▶ _WHAT IS REQUIRED_: Revise the material from its beginning through the line containing "collectors: A. N.", replacing "name author" with "authority" and leaving everything else unchanged. Return only those lines.

▶ _RECORDED INFORMATION_:
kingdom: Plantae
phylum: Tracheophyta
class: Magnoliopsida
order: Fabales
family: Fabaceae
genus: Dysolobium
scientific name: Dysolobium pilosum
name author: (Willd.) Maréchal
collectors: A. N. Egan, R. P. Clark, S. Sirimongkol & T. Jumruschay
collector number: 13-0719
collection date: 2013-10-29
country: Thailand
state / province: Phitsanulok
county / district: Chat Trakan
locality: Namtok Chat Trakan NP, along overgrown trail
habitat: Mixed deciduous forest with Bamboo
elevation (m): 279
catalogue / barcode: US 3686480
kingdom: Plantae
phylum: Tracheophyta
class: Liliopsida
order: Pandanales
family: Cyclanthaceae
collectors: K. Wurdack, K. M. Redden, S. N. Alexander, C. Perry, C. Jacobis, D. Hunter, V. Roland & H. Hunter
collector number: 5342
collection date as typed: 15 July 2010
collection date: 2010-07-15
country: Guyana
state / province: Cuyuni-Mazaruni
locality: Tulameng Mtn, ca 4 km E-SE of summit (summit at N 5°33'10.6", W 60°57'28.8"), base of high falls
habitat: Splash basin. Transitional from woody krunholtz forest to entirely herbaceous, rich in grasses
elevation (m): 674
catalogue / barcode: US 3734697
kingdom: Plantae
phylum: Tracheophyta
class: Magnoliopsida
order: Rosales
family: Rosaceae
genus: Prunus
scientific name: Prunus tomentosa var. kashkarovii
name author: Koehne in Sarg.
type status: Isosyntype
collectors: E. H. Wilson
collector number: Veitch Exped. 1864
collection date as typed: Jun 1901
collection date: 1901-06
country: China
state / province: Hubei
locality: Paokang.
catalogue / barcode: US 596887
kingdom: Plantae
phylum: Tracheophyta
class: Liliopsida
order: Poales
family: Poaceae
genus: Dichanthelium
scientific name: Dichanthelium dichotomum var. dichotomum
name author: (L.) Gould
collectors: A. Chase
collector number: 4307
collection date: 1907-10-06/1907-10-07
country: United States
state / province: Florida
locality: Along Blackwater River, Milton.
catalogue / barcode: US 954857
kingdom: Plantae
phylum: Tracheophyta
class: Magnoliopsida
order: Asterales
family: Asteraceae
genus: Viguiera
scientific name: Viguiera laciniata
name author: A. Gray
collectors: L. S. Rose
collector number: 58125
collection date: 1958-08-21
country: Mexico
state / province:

▶ _TASK ANSWER_:
kingdom: Plantae
phylum: Tracheophyta
class: Magnoliopsida
order: Fabales
family: Fabaceae
genus: Dysolobium
scientific name: Dysolobium pilosum
authority: (Willd.) Maréchal
collectors: A. N. Egan, R. P. Clark, S. Sirimongkol & T. Jumruschay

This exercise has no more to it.